El Comité Interinstitucional de Política de Investigación Ártica (IARPC), en cooperación con la USARC, está elaborando un nuevo plan nacional plurianual para la investigación ártica. Ese documento proporcionará las directrices que utilizarán diversos organismos federales para determinar dónde invertir su parte de los fondos federales en estudios regionales, ingeniería, ciencia e investigación tecnológica relacionados con el Ártico. 

Con el fin de promover los intereses nacionales de Estados Unidos en los asuntos del Ártico, el Plan Nacional para la Investigación del Ártico (2027-2031) debe evitar cometer los mismos errores que el informe de la USARC. Para ello, será necesario cambiar algunas cosas. En primer lugar, deberá tener en cuenta todas y cada una de las cuestiones de seguridad críticas que afectan a los intereses nacionales de Estados Unidos en el Ártico. Esto incluye aquellas que son políticamente incómodas (por ejemplo, las cuestiones de seguridad medioambiental). En segundo lugar, será necesario articular un conjunto de áreas prioritarias que promuevan los intereses nacionales de Estados Unidos, y no solo los intereses de seguridad nacional. De lo contrario, habrá importantes lagunas en la investigación financiada con fondos federales que socavarán los intereses nacionales de Estados Unidos en el Ártico y más allá.

El nexo de Alaska

Un gran número de instituciones de investigación del Ártico tienen su sede en el estado de Alaska. Esto queda claro inmediatamente cuando se consideran las instituciones miembros del Consorcio de Investigación del Ártico de los Estados Unidos (ARCUS), que pronto cerrará sus puertas. Entre ellas se encuentran el Sistema de Observación Oceánica de Alaska, Kawerak, Inc., el Centro Científico Sitka Sound, la Universidad de Alaska Anchorage, la Universidad de Alaska Fairbanks y la Universidad de Alaska Southeast. Estas instituciones miembros han llevado a cabo investigaciones sobre el Ártico que no solo mejoran nuestra comprensión general de Alaska y sus comunidades. Han producido investigaciones que tienen un impacto tangible en la vida cotidiana de los habitantes de Alaska.
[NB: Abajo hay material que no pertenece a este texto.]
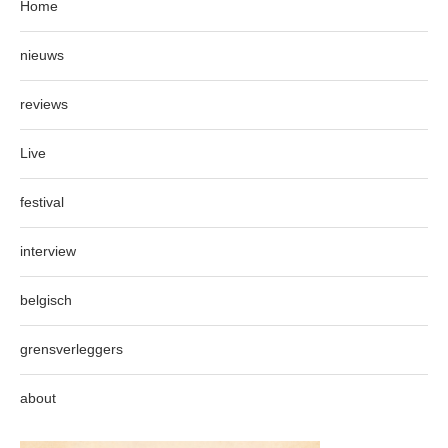
Home
nieuws
reviews
Live
festival
interview
belgisch
grensverleggers
about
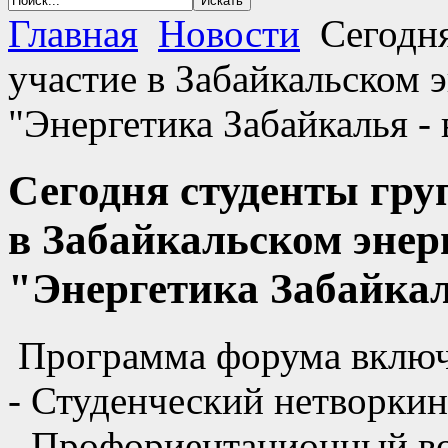
Главная
Новости
Сегодня
участие в Забайкальском 
"Энергетика Забайкалья - 
Сегодня студенты гру
в Забайкальском энер
"Энергетика Забайкал
Программа форума вклю
- Студенческий нетворки
- Профориентационный в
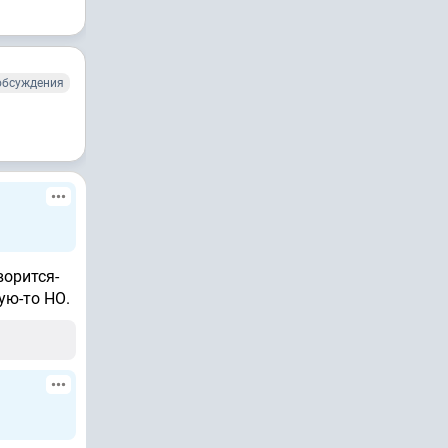
обсуждения
ворится-
ую-то НО.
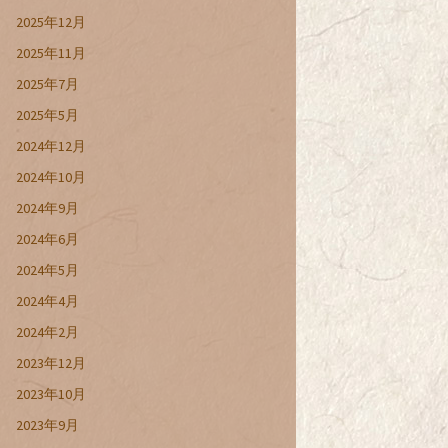
2025年12月
2025年11月
2025年7月
2025年5月
2024年12月
2024年10月
2024年9月
2024年6月
2024年5月
2024年4月
2024年2月
2023年12月
2023年10月
2023年9月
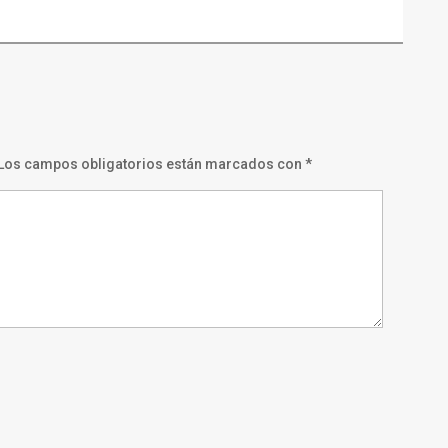
Los campos obligatorios están marcados con
*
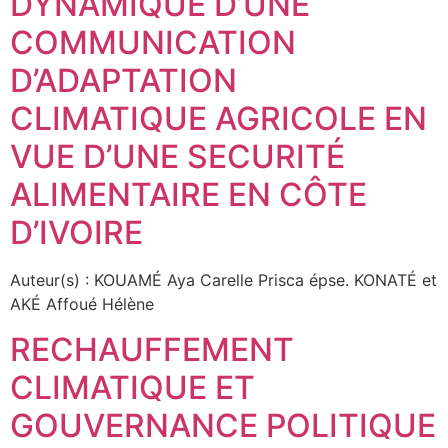
DYNAMIQUE D’UNE
COMMUNICATION
D’ADAPTATION
CLIMATIQUE AGRICOLE EN
VUE D’UNE SECURITÉ
ALIMENTAIRE EN CÔTE
D’IVOIRE
Auteur(s) : KOUAMÉ Aya Carelle Prisca épse. KONATÉ et
AKÉ Affoué Hélène
RECHAUFFEMENT
CLIMATIQUE ET
GOUVERNANCE POLITIQUE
Si el Gobierno de los Estados Unidos decide dejar de dar prioridad a la financiación federal de la investigación sobre la gestión del medio ambiente de Alaska o la salud de la comunidad de Alaska, esto no solo podría tener un impacto significativo en los medios de vida de los investigadores del Ártico en todo el estado de Alaska. Esa decisión podría tener un impacto significativo en la vida de cientos de miles de residentes de Alaska. Por eso los habitantes de Alaska deberían preguntar a la delegación del Congreso de Alaska cuál es su postura respecto a las medidas de supervisión y las necesidades de investigación sobre el Ártico en los próximos meses. De lo contrario, podrían perder la oportunidad política que se les presenta ahora para promover los intereses de Alaska a través de la investigación sobre el Ártico.